● **Given text**:
►
Jesus says it is the one who believes that is saved. I think here, the English does not do the word justice. A more literal translation from the Greek would be “trusting into” him. It is a giving up of one’s own efforts and giving Him complete control.

It is not just a mental assent, like saying “I believe it will rain today because it is cloudy.” It is not even agreeing with the facts. It is more than that. It is trusting that he is who he said he was, that he did what he said he did, and that he can save you, and giving up all your own efforts to do so.

 

(An aside. The story is told of a hi-wire bicycle rider who was going to ride on a wire over 100 feet up in the air. He asked the audience if they believed he could do it, and everyone said they believed he could. He then asked who would ride across with him, and no one took the offer. That is the difference in “believing” and “believing into”)
◄
● **Action item a**: Extract the records word for word, starting at their first line and ending at the line containing "What is the difference between the 2022年用電量", both included.
The records below are unrelated to the passage on belief.

● **Source records**:
►
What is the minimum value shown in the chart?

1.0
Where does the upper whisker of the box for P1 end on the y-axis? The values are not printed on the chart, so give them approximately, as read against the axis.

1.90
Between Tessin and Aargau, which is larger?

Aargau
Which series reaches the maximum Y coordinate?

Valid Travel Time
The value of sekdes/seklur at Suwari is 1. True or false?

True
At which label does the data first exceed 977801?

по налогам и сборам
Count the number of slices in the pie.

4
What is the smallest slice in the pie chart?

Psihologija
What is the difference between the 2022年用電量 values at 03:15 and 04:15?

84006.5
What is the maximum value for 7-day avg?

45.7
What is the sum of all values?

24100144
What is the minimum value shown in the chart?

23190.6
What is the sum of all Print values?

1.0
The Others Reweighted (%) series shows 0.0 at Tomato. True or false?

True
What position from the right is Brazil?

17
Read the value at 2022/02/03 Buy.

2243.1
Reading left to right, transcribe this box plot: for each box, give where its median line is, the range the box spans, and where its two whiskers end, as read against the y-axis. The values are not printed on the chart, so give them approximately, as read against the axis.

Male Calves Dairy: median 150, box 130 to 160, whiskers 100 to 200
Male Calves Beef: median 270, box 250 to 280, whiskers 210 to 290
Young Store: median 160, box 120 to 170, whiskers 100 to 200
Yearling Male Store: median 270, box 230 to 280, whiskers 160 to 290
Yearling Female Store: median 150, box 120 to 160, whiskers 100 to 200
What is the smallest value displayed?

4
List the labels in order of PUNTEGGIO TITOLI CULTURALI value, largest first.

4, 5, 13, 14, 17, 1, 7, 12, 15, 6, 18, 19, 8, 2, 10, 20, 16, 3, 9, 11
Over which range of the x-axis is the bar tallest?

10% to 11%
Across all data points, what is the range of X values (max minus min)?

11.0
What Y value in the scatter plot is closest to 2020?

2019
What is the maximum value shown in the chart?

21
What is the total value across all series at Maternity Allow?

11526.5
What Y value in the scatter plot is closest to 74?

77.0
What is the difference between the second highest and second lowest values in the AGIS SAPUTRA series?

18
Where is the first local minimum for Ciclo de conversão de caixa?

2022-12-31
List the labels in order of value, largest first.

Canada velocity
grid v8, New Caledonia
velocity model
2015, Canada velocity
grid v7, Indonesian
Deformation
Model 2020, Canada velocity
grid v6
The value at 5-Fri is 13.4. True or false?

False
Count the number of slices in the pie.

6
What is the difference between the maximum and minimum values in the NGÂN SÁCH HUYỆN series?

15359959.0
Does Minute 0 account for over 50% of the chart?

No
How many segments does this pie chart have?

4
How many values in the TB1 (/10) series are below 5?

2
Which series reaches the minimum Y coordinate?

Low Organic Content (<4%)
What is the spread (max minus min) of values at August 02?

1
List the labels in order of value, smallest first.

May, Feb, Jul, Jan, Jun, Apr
◄
● **Action item b**: In the passage on belief, how high above the ground was the wire the bicycle rider was going to ride on?

● **Response a**:
What is the minimum value shown in the chart?

1.0
Where does the upper whisker of the box for P1 end on the y-axis? The values are not printed on the chart, so give them approximately, as read against the axis.

1.90
Between Tessin and Aargau, which is larger?

Aargau
Which series reaches the maximum Y coordinate?

Valid Travel Time
The value of sekdes/seklur at Suwari is 1. True or false?

True
At which label does the data first exceed 977801?

по налогам и сборам
Count the number of slices in the pie.

4
What is the smallest slice in the pie chart?

Psihologija
What is the difference between the 2022年用電量 values at 03:15 and 04:15?

● **Response b**: Over 100 feet up in the air.